▶ **YOUR GOAL**:
Return every line below as is, leaving out the pictures.

EXCERPTED RECORDS: Begin

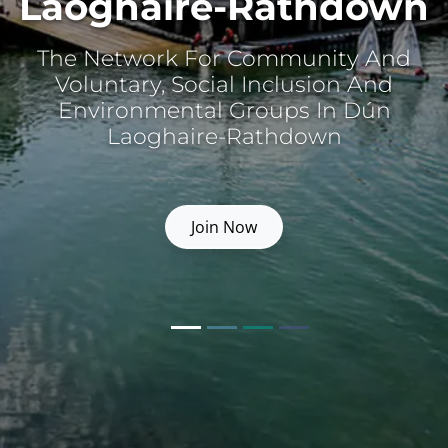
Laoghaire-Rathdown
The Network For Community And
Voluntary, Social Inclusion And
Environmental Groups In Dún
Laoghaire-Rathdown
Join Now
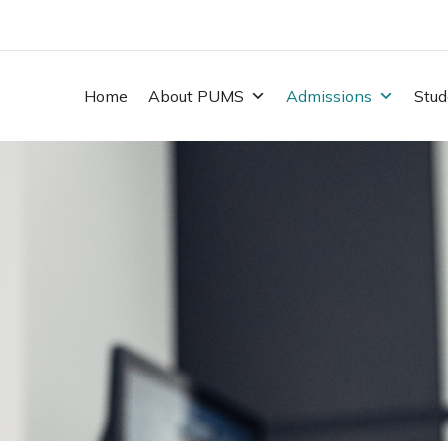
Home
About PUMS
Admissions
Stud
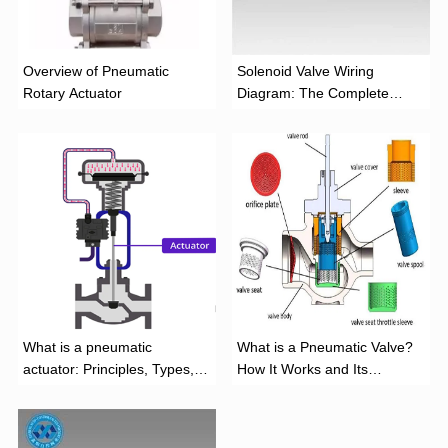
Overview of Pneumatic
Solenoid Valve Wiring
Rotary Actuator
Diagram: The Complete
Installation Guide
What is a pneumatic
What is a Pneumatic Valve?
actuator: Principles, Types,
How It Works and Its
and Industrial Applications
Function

EXCERPTED RECORDS: End

▶ **EXPECTED ANSWER**:
Laoghaire-Rathdown
The Network For Community And
Voluntary, Social Inclusion And
Environmental Groups In Dún
Laoghaire-Rathdown
Join Now
Home
About PUMS
Admissions
Stud
Overview of Pneumatic
Solenoid Valve Wiring
Rotary Actuator
Diagram: The Complete
Installation Guide
What is a pneumatic
What is a Pneumatic Valve?
actuator: Principles, Types,
How It Works and Its
and Industrial Applications
Function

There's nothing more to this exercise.